(Material provided)

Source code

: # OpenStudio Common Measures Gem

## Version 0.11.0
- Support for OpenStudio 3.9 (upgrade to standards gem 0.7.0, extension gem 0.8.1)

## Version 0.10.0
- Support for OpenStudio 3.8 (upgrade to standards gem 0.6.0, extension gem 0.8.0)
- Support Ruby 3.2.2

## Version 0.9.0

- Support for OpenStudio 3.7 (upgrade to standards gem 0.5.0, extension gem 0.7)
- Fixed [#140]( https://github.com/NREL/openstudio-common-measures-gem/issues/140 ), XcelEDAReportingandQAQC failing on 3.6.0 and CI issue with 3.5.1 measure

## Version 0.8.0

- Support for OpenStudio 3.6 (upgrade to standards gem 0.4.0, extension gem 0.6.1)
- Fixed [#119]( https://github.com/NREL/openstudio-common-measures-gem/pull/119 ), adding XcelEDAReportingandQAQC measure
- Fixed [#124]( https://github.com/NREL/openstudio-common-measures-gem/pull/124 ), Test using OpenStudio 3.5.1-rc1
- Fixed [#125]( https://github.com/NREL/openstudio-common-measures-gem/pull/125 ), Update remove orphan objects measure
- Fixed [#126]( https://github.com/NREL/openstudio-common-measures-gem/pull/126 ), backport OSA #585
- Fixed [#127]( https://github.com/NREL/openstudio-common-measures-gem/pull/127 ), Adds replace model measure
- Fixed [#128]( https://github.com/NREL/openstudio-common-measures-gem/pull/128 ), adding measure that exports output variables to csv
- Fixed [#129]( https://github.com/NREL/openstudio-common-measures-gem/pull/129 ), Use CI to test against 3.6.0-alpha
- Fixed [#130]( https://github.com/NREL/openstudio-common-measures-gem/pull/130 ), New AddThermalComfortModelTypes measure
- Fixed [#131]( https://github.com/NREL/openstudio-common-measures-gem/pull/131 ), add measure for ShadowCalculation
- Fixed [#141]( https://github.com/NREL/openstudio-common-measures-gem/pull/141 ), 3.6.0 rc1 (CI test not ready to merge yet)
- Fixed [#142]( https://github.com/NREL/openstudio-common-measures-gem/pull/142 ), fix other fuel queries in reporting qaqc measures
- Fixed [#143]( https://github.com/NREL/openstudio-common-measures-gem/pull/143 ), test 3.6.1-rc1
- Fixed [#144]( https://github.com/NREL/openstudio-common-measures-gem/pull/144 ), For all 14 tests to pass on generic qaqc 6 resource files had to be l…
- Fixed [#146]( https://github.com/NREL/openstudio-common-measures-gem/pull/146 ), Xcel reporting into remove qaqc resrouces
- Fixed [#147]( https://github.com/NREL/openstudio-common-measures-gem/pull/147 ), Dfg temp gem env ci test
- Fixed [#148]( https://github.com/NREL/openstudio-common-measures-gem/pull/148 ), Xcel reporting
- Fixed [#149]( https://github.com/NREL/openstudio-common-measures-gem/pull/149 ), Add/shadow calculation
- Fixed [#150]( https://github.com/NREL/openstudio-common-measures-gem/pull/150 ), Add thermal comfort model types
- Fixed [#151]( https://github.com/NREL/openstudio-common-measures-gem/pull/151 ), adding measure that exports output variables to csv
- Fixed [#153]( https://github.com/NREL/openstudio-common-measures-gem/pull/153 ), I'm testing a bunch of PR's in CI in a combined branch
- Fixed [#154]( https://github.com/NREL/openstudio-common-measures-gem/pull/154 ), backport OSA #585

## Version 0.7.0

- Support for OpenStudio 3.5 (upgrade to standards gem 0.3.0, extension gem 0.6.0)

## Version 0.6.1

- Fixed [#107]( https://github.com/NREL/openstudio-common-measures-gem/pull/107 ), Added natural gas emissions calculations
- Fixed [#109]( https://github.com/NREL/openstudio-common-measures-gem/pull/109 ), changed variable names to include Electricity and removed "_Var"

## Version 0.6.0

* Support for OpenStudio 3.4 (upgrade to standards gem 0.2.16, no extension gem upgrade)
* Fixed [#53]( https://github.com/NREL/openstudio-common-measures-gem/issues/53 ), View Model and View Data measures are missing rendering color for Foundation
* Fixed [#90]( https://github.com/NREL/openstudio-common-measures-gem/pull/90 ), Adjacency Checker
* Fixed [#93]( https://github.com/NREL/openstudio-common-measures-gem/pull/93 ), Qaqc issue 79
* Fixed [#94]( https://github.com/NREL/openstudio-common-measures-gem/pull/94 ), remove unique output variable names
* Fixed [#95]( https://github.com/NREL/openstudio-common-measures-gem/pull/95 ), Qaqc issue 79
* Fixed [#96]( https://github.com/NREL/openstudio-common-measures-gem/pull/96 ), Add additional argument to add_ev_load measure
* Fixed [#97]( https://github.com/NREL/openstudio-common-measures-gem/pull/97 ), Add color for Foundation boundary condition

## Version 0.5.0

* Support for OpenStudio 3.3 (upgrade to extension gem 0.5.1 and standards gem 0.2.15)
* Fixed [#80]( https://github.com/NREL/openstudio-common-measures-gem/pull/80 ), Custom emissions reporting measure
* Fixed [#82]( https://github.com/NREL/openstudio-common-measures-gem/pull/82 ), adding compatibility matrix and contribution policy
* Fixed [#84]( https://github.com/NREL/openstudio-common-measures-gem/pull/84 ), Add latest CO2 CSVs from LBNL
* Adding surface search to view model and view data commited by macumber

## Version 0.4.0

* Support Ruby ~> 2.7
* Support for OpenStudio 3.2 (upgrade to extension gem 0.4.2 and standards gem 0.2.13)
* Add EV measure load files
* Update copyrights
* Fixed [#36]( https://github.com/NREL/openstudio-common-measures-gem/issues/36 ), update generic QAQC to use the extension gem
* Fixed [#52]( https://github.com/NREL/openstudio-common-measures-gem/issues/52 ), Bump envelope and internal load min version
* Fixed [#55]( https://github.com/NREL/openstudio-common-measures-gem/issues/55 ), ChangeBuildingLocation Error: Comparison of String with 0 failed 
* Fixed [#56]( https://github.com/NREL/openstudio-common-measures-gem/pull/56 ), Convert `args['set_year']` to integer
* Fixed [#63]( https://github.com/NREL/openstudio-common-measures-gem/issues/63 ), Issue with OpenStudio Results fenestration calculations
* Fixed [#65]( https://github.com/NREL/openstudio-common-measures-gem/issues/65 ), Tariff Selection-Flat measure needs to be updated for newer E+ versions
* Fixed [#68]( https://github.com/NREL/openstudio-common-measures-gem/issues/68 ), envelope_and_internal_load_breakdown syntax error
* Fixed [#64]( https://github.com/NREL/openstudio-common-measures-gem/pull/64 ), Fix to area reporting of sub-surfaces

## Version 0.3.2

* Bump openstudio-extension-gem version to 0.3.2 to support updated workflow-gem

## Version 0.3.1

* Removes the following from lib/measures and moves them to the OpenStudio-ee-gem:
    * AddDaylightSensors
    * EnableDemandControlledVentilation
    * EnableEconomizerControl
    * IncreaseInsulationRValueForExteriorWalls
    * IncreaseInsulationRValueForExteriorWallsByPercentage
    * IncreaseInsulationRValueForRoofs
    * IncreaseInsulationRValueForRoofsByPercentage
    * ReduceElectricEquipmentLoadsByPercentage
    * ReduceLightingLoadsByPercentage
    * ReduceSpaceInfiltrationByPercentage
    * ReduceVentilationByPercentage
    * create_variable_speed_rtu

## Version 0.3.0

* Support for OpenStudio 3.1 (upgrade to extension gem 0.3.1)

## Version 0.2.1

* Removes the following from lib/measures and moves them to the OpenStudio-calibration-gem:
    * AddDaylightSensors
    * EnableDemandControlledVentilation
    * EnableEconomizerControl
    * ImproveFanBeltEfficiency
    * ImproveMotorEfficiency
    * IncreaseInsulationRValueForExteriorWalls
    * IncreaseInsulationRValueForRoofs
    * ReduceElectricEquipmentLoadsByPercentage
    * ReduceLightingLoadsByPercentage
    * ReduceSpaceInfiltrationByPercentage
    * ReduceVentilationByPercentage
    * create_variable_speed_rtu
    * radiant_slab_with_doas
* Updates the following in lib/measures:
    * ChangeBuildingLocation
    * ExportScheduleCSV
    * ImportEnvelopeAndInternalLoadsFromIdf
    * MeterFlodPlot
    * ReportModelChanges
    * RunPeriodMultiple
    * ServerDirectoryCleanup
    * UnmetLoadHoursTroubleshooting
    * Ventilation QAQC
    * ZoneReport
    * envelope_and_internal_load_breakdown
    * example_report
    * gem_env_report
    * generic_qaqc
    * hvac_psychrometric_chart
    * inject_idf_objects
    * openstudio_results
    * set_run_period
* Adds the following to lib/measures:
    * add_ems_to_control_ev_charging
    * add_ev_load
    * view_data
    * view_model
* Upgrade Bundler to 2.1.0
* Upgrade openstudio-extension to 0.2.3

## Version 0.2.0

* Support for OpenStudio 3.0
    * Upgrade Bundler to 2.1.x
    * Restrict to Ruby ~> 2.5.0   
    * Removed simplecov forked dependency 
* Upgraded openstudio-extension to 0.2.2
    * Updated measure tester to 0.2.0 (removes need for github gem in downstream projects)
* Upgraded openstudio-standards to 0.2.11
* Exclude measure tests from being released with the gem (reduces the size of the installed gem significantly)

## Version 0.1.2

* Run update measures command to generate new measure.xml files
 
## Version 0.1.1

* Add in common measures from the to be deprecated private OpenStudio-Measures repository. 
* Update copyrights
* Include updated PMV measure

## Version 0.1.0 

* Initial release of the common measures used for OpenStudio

(End Material provided)

# Job
Copy the lines above exactly, from the very first through the one containing "measure for ShadowCalculation", and include no other line.

# Solution for this problem
Source code

: # OpenStudio Common Measures Gem

## Version 0.11.0
- Support for OpenStudio 3.9 (upgrade to standards gem 0.7.0, extension gem 0.8.1)

## Version 0.10.0
- Support for OpenStudio 3.8 (upgrade to standards gem 0.6.0, extension gem 0.8.0)
- Support Ruby 3.2.2

## Version 0.9.0

- Support for OpenStudio 3.7 (upgrade to standards gem 0.5.0, extension gem 0.7)
- Fixed [#140]( https://github.com/NREL/openstudio-common-measures-gem/issues/140 ), XcelEDAReportingandQAQC failing on 3.6.0 and CI issue with 3.5.1 measure

## Version 0.8.0

- Support for OpenStudio 3.6 (upgrade to standards gem 0.4.0, extension gem 0.6.1)
- Fixed [#119]( https://github.com/NREL/openstudio-common-measures-gem/pull/119 ), adding XcelEDAReportingandQAQC measure
- Fixed [#124]( https://github.com/NREL/openstudio-common-measures-gem/pull/124 ), Test using OpenStudio 3.5.1-rc1
- Fixed [#125]( https://github.com/NREL/openstudio-common-measures-gem/pull/125 ), Update remove orphan objects measure
- Fixed [#126]( https://github.com/NREL/openstudio-common-measures-gem/pull/126 ), backport OSA #585
- Fixed [#127]( https://github.com/NREL/openstudio-common-measures-gem/pull/127 ), Adds replace model measure
- Fixed [#128]( https://github.com/NREL/openstudio-common-measures-gem/pull/128 ), adding measure that exports output variables to csv
- Fixed [#129]( https://github.com/NREL/openstudio-common-measures-gem/pull/129 ), Use CI to test against 3.6.0-alpha
- Fixed [#130]( https://github.com/NREL/openstudio-common-measures-gem/pull/130 ), New AddThermalComfortModelTypes measure
- Fixed [#131]( https://github.com/NREL/openstudio-common-measures-gem/pull/131 ), add measure for ShadowCalculation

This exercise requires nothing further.